North East Productions

Newcastle’s Northern Stage returns to the Edinburgh Fringe for a fifth year with eight shows from across the North of England—and from even further afield this year. Yet again the venue will be Summerhall on the south east edge of The Meadows not far from George Square.

Artistic Director Lorne Campbell said, “Northern Stage is delighted to return to Edinburgh for a fifth year with an incredible group of artists. This year’s programme is diverse, political, contemporary and hugely ambitious. Our artists are taking on some huge questions and ideas ranging from the politics of housing and poverty, through to the human struggles of creating community, negotiating gender, living with disability, anxiety and grief and not forgetting the vast questions of ‘Are we alone in the Universe?’ and ‘What does happen to all the dead pigeons?’”

◆ ACTIONS TO TAKE ◆
1. List the words Lorne Campbell uses to describe this year's programme in the Northern Stage text.
2. Output the Northern Stage text from "Newcastle’s Northern Stage" up to and including "from George Square.".
3. Answer these questions from the Northern Stage text.
(a) What is the name of the venue?
(b) How many shows is Northern Stage bringing to the Fringe?
(c) What title does Lorne Campbell hold?

(Dataset entries)
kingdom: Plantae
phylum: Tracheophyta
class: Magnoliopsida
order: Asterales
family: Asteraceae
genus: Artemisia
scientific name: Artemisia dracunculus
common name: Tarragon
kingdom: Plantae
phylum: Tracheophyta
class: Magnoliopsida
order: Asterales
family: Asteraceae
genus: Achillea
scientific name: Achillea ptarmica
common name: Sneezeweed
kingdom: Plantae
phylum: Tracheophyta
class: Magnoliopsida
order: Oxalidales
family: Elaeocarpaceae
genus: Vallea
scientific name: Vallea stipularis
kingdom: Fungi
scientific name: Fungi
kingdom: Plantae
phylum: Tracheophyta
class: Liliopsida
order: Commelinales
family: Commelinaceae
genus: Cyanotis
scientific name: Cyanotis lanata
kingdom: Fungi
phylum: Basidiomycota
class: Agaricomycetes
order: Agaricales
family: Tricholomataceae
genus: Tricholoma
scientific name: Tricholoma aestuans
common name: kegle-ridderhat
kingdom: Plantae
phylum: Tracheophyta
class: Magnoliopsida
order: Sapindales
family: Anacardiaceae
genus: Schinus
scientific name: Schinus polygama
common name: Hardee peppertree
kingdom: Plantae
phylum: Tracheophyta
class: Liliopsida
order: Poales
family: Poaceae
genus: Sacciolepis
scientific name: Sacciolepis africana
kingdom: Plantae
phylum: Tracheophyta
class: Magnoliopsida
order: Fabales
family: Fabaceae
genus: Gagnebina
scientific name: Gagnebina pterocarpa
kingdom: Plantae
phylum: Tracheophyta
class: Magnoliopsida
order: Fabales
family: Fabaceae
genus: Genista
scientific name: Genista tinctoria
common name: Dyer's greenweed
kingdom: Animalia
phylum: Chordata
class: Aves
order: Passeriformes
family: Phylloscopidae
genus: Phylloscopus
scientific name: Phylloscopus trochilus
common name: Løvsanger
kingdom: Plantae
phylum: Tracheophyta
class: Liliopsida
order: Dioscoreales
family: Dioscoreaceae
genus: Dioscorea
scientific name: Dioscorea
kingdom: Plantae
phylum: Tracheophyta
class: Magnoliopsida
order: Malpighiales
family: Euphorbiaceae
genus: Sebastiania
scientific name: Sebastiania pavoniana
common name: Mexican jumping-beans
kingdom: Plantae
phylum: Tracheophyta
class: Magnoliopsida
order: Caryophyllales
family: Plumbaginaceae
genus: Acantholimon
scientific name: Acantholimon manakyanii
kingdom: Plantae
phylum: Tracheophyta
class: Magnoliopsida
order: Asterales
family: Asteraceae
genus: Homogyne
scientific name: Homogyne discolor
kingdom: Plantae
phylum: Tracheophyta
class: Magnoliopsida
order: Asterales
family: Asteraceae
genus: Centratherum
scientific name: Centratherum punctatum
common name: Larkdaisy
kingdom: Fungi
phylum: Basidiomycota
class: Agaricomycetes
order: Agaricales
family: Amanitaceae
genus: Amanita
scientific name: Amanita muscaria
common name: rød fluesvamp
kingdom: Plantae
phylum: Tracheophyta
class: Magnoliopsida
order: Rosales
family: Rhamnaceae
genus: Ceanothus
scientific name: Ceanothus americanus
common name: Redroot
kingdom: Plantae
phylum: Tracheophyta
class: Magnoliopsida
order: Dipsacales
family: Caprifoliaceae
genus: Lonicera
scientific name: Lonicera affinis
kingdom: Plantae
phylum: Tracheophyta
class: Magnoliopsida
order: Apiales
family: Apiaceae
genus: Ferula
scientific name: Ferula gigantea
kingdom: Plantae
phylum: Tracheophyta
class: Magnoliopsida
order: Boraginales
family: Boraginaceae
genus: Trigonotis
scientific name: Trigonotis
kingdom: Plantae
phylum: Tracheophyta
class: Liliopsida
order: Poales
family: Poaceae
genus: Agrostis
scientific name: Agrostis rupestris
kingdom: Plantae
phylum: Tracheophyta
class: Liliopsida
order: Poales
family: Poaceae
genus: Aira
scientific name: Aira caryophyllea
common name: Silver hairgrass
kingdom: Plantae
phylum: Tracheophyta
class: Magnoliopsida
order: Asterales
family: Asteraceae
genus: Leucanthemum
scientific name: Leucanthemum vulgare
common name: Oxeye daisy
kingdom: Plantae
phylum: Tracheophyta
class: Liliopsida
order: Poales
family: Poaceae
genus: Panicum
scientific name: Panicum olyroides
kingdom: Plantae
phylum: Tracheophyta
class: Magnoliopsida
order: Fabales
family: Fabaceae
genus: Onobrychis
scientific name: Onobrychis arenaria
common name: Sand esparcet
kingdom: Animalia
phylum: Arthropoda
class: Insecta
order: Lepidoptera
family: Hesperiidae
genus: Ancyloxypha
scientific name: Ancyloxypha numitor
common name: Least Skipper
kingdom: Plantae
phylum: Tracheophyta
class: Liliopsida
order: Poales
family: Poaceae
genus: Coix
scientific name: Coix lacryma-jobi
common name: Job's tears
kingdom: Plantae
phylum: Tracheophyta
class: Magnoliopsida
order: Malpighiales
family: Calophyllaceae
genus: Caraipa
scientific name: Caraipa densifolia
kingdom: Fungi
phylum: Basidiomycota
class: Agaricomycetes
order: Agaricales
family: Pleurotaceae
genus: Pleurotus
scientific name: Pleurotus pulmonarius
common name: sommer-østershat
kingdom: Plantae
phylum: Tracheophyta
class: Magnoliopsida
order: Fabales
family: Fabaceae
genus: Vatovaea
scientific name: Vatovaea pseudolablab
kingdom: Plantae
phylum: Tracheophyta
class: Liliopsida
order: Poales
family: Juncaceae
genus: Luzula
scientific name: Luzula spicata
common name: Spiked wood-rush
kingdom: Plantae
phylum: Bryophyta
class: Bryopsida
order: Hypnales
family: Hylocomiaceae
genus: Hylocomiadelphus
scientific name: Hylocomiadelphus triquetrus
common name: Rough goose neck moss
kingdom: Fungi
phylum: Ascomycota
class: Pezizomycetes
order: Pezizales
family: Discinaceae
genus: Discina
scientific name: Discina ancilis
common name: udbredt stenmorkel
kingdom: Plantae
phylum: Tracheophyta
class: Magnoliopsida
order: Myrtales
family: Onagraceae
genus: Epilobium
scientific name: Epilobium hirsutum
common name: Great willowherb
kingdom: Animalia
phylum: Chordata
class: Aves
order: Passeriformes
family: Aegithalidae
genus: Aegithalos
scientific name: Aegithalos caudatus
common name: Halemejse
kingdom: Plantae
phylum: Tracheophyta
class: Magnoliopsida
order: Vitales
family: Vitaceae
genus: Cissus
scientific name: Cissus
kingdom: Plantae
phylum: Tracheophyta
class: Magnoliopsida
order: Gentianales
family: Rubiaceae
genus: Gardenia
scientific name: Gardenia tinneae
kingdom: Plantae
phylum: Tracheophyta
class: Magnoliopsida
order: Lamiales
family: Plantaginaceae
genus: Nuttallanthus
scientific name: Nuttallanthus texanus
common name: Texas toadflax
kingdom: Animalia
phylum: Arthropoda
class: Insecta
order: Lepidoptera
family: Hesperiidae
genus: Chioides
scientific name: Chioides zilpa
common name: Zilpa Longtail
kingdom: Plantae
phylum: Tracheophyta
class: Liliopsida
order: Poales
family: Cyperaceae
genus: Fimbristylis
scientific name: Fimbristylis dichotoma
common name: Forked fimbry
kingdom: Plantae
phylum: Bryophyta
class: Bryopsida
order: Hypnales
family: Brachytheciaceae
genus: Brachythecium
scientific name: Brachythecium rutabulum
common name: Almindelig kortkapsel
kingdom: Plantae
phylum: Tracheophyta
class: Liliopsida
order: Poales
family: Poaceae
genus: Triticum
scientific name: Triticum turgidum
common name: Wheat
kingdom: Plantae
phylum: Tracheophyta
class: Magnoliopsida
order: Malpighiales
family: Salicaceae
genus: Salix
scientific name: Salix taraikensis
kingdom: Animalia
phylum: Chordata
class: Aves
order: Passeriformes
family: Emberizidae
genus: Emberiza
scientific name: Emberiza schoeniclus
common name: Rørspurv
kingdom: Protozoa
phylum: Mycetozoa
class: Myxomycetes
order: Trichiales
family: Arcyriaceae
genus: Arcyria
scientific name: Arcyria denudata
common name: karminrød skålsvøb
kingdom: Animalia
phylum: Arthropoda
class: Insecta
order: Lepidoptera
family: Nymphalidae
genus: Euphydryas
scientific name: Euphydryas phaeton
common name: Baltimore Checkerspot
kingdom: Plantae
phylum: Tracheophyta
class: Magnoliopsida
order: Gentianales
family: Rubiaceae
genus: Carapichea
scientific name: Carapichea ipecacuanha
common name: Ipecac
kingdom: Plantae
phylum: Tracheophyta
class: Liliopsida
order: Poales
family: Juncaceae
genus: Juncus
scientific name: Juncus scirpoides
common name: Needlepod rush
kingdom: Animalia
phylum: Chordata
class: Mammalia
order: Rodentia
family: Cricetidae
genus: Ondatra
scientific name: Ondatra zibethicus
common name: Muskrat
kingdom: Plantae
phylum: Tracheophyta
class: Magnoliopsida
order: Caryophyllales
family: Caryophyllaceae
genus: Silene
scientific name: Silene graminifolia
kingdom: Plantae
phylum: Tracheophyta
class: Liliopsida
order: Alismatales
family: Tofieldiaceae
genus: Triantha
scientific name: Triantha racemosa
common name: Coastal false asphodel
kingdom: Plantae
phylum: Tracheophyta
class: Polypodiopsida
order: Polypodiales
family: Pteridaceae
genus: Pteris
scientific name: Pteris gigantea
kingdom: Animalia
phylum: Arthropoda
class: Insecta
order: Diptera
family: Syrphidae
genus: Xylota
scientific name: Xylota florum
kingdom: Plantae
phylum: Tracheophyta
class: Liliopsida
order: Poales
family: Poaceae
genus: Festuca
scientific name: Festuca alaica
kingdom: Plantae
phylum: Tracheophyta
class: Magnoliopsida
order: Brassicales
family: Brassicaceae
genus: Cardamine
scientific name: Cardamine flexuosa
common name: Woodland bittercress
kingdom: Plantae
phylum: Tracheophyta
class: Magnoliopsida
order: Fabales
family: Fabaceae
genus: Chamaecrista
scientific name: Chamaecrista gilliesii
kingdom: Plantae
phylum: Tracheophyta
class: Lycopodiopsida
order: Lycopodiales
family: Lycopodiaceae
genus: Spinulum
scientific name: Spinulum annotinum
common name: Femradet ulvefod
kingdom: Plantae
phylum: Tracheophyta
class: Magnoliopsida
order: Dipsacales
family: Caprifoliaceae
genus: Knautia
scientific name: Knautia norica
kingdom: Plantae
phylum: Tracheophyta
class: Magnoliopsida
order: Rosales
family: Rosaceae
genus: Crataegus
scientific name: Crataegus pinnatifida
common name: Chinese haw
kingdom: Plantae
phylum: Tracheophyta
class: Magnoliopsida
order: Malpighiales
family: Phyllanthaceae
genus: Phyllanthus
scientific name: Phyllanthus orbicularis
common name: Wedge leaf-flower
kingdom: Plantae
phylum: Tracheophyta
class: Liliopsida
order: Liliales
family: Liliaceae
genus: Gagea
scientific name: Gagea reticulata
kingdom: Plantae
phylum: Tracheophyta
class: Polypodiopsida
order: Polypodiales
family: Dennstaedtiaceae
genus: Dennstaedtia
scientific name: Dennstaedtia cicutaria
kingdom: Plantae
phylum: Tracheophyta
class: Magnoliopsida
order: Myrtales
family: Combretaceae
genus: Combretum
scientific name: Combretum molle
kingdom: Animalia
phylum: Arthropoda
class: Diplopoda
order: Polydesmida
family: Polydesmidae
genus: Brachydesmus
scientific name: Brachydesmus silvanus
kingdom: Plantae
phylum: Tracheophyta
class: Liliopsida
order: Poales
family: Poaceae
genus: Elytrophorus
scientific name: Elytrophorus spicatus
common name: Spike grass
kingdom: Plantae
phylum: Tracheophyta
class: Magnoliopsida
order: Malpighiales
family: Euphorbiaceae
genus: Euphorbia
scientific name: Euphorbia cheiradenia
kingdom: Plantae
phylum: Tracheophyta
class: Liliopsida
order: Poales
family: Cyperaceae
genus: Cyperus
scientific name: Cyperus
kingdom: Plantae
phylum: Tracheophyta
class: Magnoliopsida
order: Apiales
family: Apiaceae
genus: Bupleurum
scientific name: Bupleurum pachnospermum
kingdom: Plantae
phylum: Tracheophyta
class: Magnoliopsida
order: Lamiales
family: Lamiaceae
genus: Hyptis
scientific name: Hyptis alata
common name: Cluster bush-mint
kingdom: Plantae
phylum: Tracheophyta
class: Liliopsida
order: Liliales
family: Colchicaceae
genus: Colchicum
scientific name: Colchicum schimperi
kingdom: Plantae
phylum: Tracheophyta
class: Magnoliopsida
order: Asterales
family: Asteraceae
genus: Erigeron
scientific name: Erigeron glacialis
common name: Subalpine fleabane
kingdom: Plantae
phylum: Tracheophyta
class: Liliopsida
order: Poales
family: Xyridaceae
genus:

◆ RESPONSES FOR EACH TASK ◆
1. diverse, political, contemporary, hugely ambitious

2.
Newcastle’s Northern Stage returns to the Edinburgh Fringe for a fifth year with eight shows from across the North of England—and from even further afield this year. Yet again the venue will be Summerhall on the south east edge of The Meadows not far from George Square.

3.
(a) Summerhall
(b) Eight
(c) Artistic Director